Parents need to wake up and realise that this is not a decision for a month or two; it will take this whole year for things to be safe for our children to physically attend school. Why do you want a learning lag for your child? Who should you be trusting, your chosen school or some vague private online platform? Yes, many schools and teachers are struggling to adjust to this new normal, but overall, most of them have adjusted quite well, now it is for the parents to take a step back and not interfere when the online class is going on, as it distracts both the teacher and your child.

We should all be worried about our pre-schoolers; this is the stage of foundational learning that is why our new education policy defines it as the starting point of education. Our vision was, ‘Every child in the age range of 3-6 years has access to free, safe, high quality, developmentally appropriate care and education by 2025’, how do we plan to achieve this with preschoolers not getting any education this year? The NEP further states- ‘Studies tracking student learning outcomes clearly demonstrate that children who start out behind tend to stay behind throughout their school years. At the current time, there is a severe learning crisis in India, where children are enrolled in primary school but are failing to attain even basic skills such as foundational literacy and numeracy. A major part of this crisis appears to be occurring well before children even enter Grade 1. Far too many 6+ year olds are entering Grade 1 with very limited ECCE.’ And we are still going to ignore this crucial stage during this pandemic? Isn’t it important for policy makers to note this important point from our National Education Policy before deciding and sealing the future of our preschoolers and children in grade one and two?

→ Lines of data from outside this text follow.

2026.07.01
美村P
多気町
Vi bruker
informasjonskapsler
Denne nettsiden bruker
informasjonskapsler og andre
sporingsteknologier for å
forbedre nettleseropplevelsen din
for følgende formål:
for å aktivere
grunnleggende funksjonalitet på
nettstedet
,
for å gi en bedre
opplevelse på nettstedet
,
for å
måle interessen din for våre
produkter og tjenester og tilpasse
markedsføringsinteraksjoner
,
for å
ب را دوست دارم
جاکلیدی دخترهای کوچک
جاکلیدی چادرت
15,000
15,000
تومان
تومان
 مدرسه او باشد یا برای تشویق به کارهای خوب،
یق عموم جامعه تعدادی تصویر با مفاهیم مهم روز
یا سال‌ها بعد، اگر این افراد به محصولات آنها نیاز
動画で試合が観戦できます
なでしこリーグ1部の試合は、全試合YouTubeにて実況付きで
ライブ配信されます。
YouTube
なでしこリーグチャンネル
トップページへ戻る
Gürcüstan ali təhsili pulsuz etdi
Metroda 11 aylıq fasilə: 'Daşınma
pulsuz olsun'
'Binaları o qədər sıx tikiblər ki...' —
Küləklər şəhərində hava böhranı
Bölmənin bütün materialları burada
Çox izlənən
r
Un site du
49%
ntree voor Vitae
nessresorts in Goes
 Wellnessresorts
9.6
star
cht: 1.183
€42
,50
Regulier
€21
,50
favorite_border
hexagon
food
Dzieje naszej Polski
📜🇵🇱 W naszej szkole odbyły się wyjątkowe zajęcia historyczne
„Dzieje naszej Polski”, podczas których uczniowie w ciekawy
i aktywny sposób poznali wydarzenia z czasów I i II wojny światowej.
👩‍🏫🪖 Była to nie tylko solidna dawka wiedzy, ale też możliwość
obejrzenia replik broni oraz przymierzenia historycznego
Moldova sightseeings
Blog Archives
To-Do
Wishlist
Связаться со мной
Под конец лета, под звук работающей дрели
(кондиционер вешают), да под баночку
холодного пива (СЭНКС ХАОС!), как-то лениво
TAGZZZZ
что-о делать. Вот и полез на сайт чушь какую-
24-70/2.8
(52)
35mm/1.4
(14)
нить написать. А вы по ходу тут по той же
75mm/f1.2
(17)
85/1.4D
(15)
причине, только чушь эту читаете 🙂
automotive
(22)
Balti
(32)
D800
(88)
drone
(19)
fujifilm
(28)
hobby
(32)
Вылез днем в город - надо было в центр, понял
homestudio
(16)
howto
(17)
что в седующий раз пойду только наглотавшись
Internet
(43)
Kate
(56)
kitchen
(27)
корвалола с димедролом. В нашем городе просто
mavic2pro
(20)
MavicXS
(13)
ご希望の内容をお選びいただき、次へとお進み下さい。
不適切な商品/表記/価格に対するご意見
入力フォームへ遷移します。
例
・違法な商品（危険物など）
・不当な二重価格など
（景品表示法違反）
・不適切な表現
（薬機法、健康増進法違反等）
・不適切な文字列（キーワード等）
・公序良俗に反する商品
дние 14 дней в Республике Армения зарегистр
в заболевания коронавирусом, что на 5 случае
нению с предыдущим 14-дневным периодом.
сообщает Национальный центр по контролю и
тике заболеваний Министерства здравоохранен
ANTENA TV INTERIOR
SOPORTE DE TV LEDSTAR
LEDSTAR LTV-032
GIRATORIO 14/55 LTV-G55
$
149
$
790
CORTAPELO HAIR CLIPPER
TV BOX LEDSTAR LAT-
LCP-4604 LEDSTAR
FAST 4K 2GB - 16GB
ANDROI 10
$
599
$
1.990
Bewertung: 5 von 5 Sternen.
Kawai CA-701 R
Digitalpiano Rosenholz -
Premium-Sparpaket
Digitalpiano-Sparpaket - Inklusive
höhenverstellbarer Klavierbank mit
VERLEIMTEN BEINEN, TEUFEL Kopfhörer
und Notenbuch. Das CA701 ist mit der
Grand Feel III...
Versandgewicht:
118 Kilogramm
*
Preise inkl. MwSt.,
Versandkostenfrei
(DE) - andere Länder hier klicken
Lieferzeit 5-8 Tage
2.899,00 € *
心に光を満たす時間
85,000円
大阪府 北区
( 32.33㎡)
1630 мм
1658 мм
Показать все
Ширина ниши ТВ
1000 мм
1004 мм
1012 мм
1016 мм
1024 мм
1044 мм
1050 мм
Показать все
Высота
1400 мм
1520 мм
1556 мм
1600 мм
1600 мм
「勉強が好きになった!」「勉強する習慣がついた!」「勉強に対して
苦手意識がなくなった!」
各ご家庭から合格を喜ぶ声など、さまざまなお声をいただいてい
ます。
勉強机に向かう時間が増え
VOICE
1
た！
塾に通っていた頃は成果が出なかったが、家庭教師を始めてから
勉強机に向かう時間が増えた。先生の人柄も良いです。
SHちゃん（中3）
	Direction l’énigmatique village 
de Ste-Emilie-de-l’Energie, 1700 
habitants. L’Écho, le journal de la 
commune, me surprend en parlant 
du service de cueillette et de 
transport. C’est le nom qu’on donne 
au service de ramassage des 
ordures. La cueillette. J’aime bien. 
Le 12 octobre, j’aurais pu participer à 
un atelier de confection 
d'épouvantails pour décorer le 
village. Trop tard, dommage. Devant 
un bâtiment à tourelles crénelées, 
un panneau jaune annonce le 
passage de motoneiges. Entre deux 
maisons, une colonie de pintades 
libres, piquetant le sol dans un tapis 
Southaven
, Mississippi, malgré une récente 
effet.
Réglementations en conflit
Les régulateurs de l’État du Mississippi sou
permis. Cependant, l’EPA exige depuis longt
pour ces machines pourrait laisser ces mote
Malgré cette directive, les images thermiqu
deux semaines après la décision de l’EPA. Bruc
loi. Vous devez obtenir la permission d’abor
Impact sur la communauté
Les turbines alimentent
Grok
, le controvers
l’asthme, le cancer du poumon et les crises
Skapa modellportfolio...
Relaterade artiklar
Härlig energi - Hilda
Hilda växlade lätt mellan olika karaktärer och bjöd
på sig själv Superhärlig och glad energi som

Our national education policy asked us to view preschool to grade 2 as a single pedagogical unit called the ‘foundational stage’, and advised to establish an integrated curricular and pedagogical framework and corresponding teacher preparation for this critical foundational stage of a child’s development. Why are we then ignoring this critically important stage in the decisions we make during this pandemic?

Ignoring the education of our children is extremely unwise and we would strongly urge the government to please rethink this ban and instead come out with guidelines so that children do not miss out on their foundational learning. It will be good for the state and the nation.

“The collapse of Education is the Collapse of a nation…”- Nelson Mandela

(The author is President Early Childhood Association and Association of Primary Education and Research. With over 34 years in education, she has compiled a comparative study of the ECE curriculum and policies of 39 countries, and recently compiled ECA Post-Covid School Reopening Guidelines and ECA Blended Learning Manual.)